#### Sezione di testo:
◆ ◆ ◆ ◆ ◆
Se due sere fa Enrico Letta, che lo aveva voluto nella sua squadra di governo come viceministro alle Infrastrutture, ha chiaramente affermato su La7 che “per la legge Severino De Luca non può governare una Regione. Punto”, ieri Angelino Alfano, ministro dell’Interno, è intervenuto in Parlamento per rispondere ad una interrogazione arrivata dai banchi di Sel. “Vorrei chiarire – ha affermato Alfano – che De Luca è risultato candidato ed eleggibile, in quanto la situazione in cui egli versa impedisce esclusivamente l’esercizio temporaneo delle funzioni pubbliche per un periodo di 18 mesi, eventualmente prorogabile fino a un massimo di 30. La prospettiva sostenuta dagli interroganti sul trascinamento in danno dell’intera assise consigliare” e la necessità conseguente “di tornare alle elezioni, determinerebbe una lesione irreversibile anche del diritto soggettivo del dott. De Luca, nei cui riguardi non sussiste allo stato una situazione di impedimento permanente. Ai fini dell’avvio del procedimento finalizzato alla sospensione di Vincenzo De Luca – ha concluso Alfano – occorre attendere la proclamazione degli eletti”.

Di parere fortemente contrario l’Autorità Anticorruzione, presieduta dal magistrato Raffale Cantone (nella foto), il quale pochi giorni fa, a Repubblica, si era lasciato andare a frasi colme di dubbio sulla reale interpretazione della Severino. “La legge Severino vale ad impedire l’accesso alla cariche politiche”, si legge in una delibera adottata ieri dall’Anac. Ne consegue che De Luca, considerate le norme di salvaguardia delle istituzioni volute dal legislatore, non può accedere alla funzione e assumere nemmeno per un attimo la funzione di Presidente della Regione Campania “con conseguente impossibilità di compiere qualunque atto”, come ha scritto la Corte costituzionale.
◆ ◆ ◆ ◆ ◆
#### Materiale fornito:
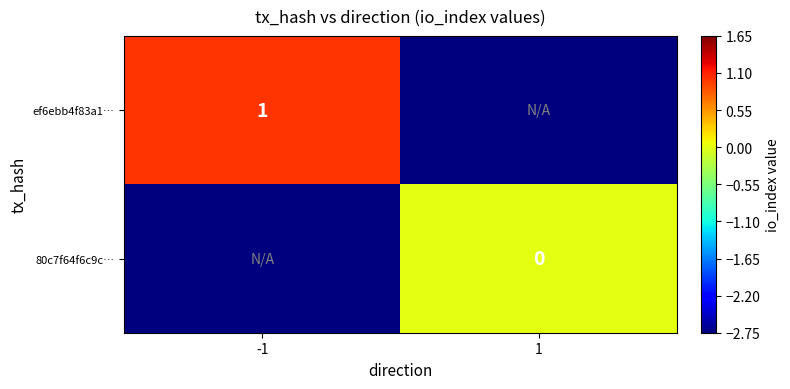

At how many categories does at least one series exceed 0?

1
◆ ◆ ◆ ◆ ◆
#### Esercizi da svolgere:
A: Trasforma in un elenco puntato il paragrafo della sezione di testo che inizia con «Di parere fortemente contrario», conservandone i fatti principali.
B: Rispondi a queste domande sulla sezione di testo, una per riga:
(i) Secondo Alfano, per quanti mesi è impedito l'esercizio delle funzioni pubbliche e fino a quale massimo può essere prorogato?
(ii) Da quali banchi è arrivata l'interrogazione a cui Alfano ha risposto in Parlamento?
(iii) A quale giornale Cantone aveva parlato pochi giorni prima?
Le righe non servono in alcun modo per questo lavoro.

#### Soluzioni dell'esercizio:
A:
- L'Autorità Anticorruzione (Anac), presieduta dal magistrato Cantone, è di parere fortemente contrario.
- Pochi giorni prima Cantone aveva espresso a Repubblica forti dubbi sulla reale interpretazione della Severino.
- In una delibera adottata ieri, l'Anac afferma che la legge Severino serve a impedire l'accesso alle cariche politiche.
- Di conseguenza De Luca non può accedere alla funzione né assumere, nemmeno per un attimo, quella di Presidente della Regione Campania.
- Come ha scritto la Corte costituzionale, ciò comporta l'impossibilità di compiere qualunque atto.

B:
(i) Per 18 mesi, prorogabili fino a un massimo di 30.
(ii) Dai banchi di Sel.
(iii) A Repubblica.